• Ausgangstext:

Pro und Kontra: Ist der Sonderstatus vertretbar?
Neuer erfährt bevorzugte Behandlung durch Löw
Joachim Löw schreckt in diesem Sommer nicht vor Härtefallentscheidungen zurück. Ein Spieler genießt trotzdem Sonderstatus in der Nationalmannschaft. Sein Name: Manuel Neuer. Wir diskutieren: Ist Neuers Sonderstellung bei Löw gerechtfertigt?

Reicht es für die WM? Manuel Neuer arbeitet dran. © dpa
Ja, Neuers Sonderstatus ist berechtigt - Das Privileg der Besten
Der Erfolg steht über allem. So ist das im Profifußball. War schon immer so. Wird auch so bleiben. Und weil das eben so ist, hat Joachim Löw es auch nochmal gesagt. „Für uns stehen Erfolg und Leistung über allem.“ Klar, was sonst. Schon im März hat der Bundestrainer diesen Satz gesprochen - und hinterhergeschoben: „Wir wollen sehen und spüren, dass die Spieler unseren Zielen alles unterordnen.“
Acht Monate Arbeit für das Comeback
Manuel Neuer erfüllt in dieser Hinsicht alle Kriterien. Der Kapitän der Nationalelf schuftet seit über acht Monaten fürs Comeback, für das große Ziel Titelverteidigung. Jeden Tag. Ob es für die WM reicht? Noch offen.
Trotzdem hat Löw den Welttorhüter der Jahre 2013, 2014, 2015 und 2016 mit ins Trainingslager nach Südtirol genommen, um sich selbst ein Bild seiner langjährigen Nummer eins zu erlauben. Das kann man freilich Sonderstatus nennen, das kann man auch Nibelungentreue nennen, man kann es aber am besten eine Selbstverständlichkeit nennen. Bei allem Respekt vor Marc-André ter Stegen und der restlichen Torhüterwelt - nicht bis zuletzt auf einen Manuel Neuer in Topform, den besten Torwart der Welt, zu hoffen, wäre an Fahrlässigkeit nicht zu überbieten. Der Erfolg steht halt über allem.

• Aufgabe: Schreib den Ausgangstext noch einmal ab, beginnend mit „Reicht es für“ und weiter bis „reicht? Noch offen.“. Ersetze dabei „Manuel Neuer“ jedes Mal durch „der Torwart“.

• Ausgelesene Daten:

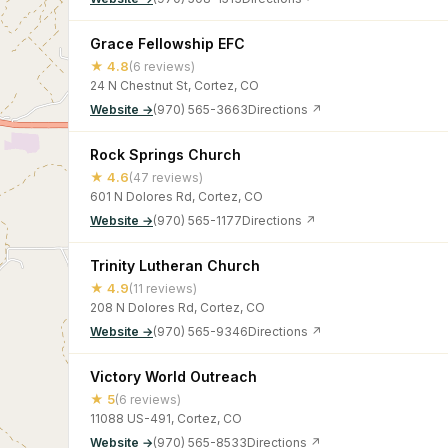
Grace Fellowship EFC
★ 4.8
(6 reviews)
24 N Chestnut St, Cortez, CO
Website →
(970) 565-3663
Directions ↗
Rock Springs Church
★ 4.6
(47 reviews)
601 N Dolores Rd, Cortez, CO
Website →
(970) 565-1177
Directions ↗
Trinity Lutheran Church
★ 4.9
(11 reviews)
208 N Dolores Rd, Cortez, CO
Website →
(970) 565-9346
Directions ↗
Victory World Outreach
★ 5
(6 reviews)
11088 US-491, Cortez, CO
Website →
(970) 565-8533
Directions ↗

• Antwort:
Reicht es für die WM? der Torwart arbeitet dran. © dpa
Ja, Neuers Sonderstatus ist berechtigt - Das Privileg der Besten
Der Erfolg steht über allem. So ist das im Profifußball. War schon immer so. Wird auch so bleiben. Und weil das eben so ist, hat Joachim Löw es auch nochmal gesagt. „Für uns stehen Erfolg und Leistung über allem.“ Klar, was sonst. Schon im März hat der Bundestrainer diesen Satz gesprochen - und hinterhergeschoben: „Wir wollen sehen und spüren, dass die Spieler unseren Zielen alles unterordnen.“
Acht Monate Arbeit für das Comeback
der Torwart erfüllt in dieser Hinsicht alle Kriterien. Der Kapitän der Nationalelf schuftet seit über acht Monaten fürs Comeback, für das große Ziel Titelverteidigung. Jeden Tag. Ob es für die WM reicht? Noch offen.